Excerpted text
The Seasoned Franciscan - Cooking Joyfully

Spaghetti with Zucchini from Nerano

By Stanley Tucci and Vicki Lopez-Kaley on Monday, July 24th 2023

Ingredients:

About 2 C mild vegetable oil (sunflower and or olive oil can be used)

8-10 small zucchini  (about 3# by my kitchen scale)

1 ½ C torn, fresh basil

Sea salt to taste

Extra-virgin olive oil

1 pound spaghetti

2-3 C grated parmesan cheese

Instructions:

Put the oil in a large pot (like a Dutch oven) and bring to almost boiling over medium high heat.

Slice the zucchini into thin rounds (1/4” or less).  Fry in the hot oil until it is golden brown.  Remove and set aside on a paper towel lined cookie sheet. Sprinkle with torn basil and sea salt.  This can be done in batches.  See option to deep frying below.

Transfer zucchini mixture to a bowl and drizzle with a little olive oil, if needed, to prevent them from clumping together.

Boil the pasta in salted water until al dente.  (About 2 minutes before recommended cooking time.)  Strain, reserving about 2 C of the pasta cooking water.

Place the cooked pasta in a large pot over low heat along with the zucchini mixture and gently combine.  Add the pasta water, a little at a time, to create a cream texture.  You may not need all 2 C of the water. 

Add the cheese to the mixture  a little at a time and continue to combine by stirring gently and tossing.

When the mixture has a slight creaminess, remove from the heat and serve immediately.

Data extract
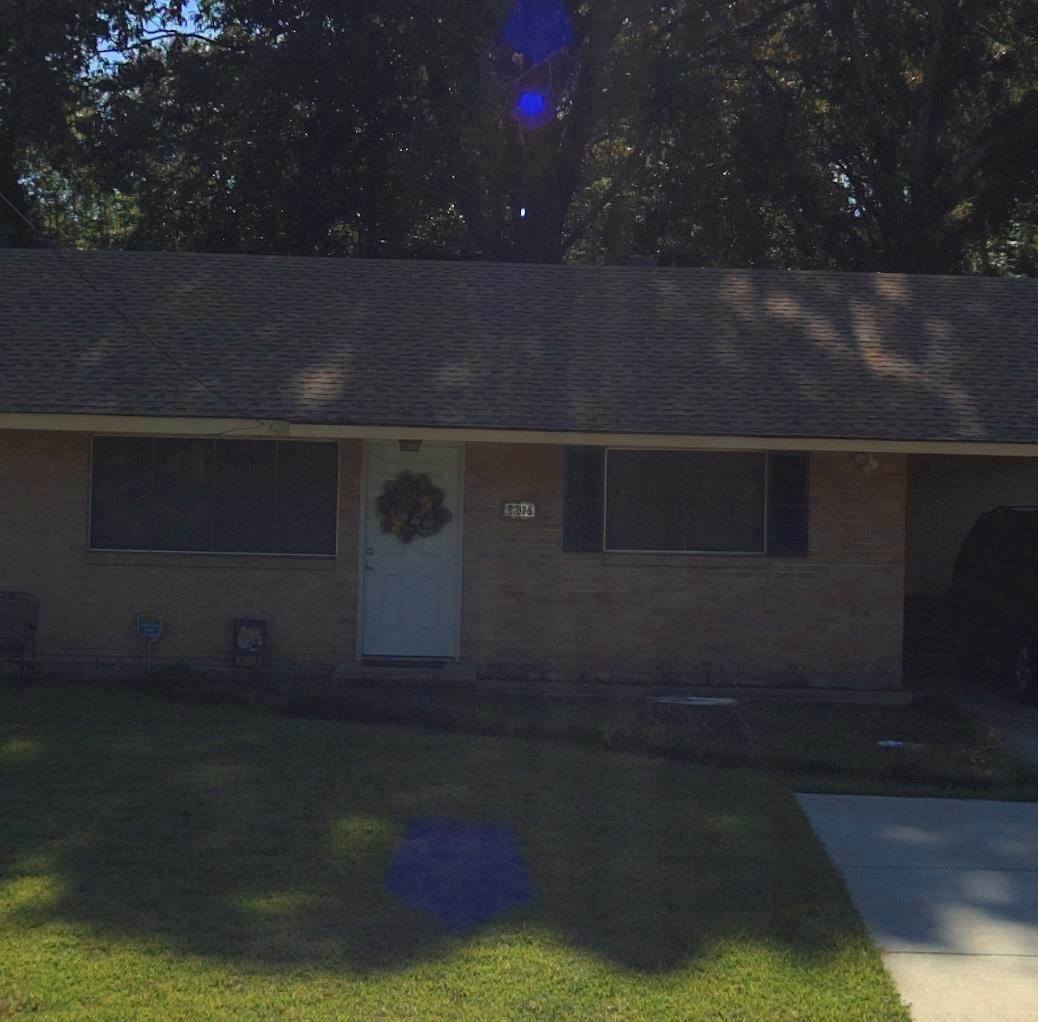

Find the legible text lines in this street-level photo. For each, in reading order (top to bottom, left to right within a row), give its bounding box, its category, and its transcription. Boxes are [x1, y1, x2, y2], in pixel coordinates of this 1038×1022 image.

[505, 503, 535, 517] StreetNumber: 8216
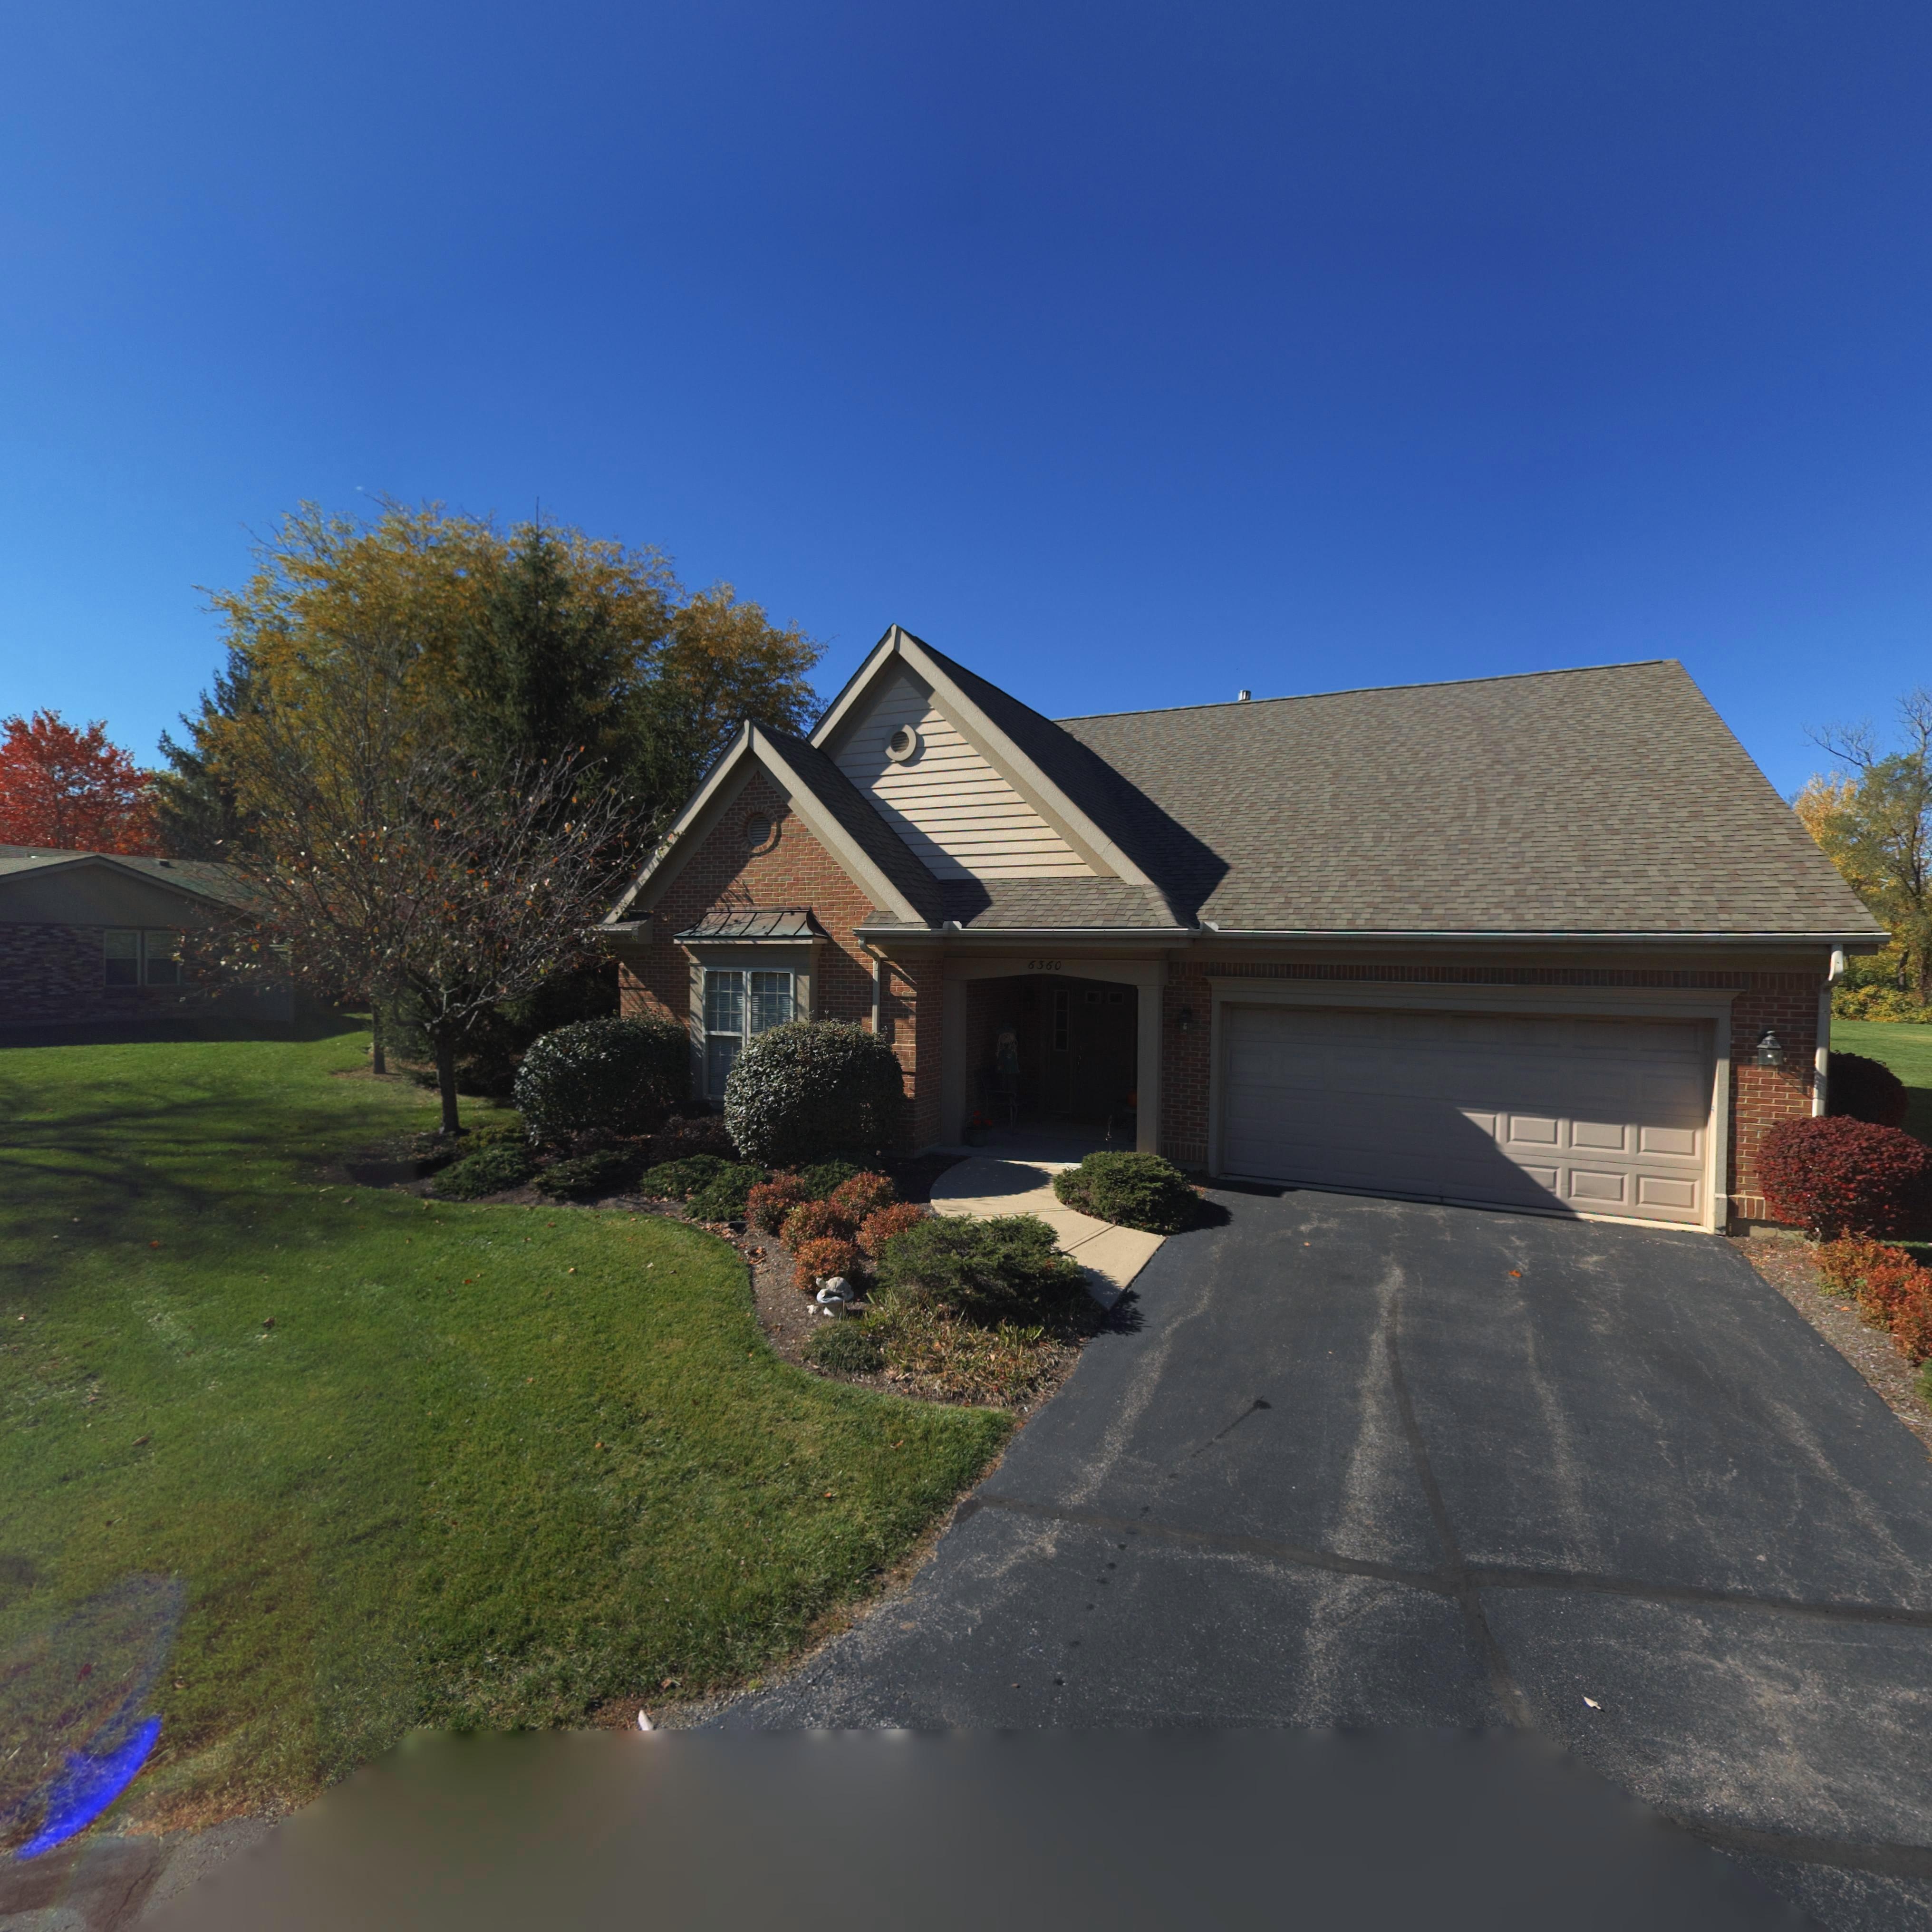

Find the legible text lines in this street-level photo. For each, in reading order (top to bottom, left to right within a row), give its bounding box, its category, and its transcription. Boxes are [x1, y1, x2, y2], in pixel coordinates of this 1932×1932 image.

Exercises
• A. Answer these questions from the zucchini spaghetti recipe, one line each:
(i) How much fresh basil goes into the dish?
(ii) How thin should the zucchini rounds be sliced?
(iii) How much of the pasta cooking water is set aside?
• B. Please carry on the zucchini spaghetti recipe past its last sentence.

Responses per task
• A.
(i) 1 ½ C, torn
(ii) 1/4” or less
(iii) About 2 C

• B.
Option to deep frying: Put zucchini rounds in a bowl and coat lightly with olive oil.  Spread them out on a baking sheet and bake in a 360 degree oven until browned.  Watch closely and turn them to avoid burning.  You can also put the sheet under the broiler at the end of cooking to produce browning.

Note:  The zucchini mixture can be made ahead and refrigerated for several days.  It can also be used in a frittata, as a side dish or in a cheese sandwich.  You’ll also see this recipe using shredded Provolone cheese, garlic, or butter, but this one comes from Stanley Tucci, author of “Taste”.  He swears version of "Spaghetti con Zucchine alla Nerano" is the only authentic one!  Sounds like a proud Italian!

You can also add zucchini to pasta salad, hot pasta dishes, as a side, in veggie kebabs, eggs, soups like Minestrone, to replace lasagna noodles, grilled and in baked goods like cookies and quick breads. See a few more “Seasoned Franciscan zucchini posts: “Zucchini Waffles and “Zucchini Brownies” 8/12/22, “Summer Squash and Onions” 8/22/22.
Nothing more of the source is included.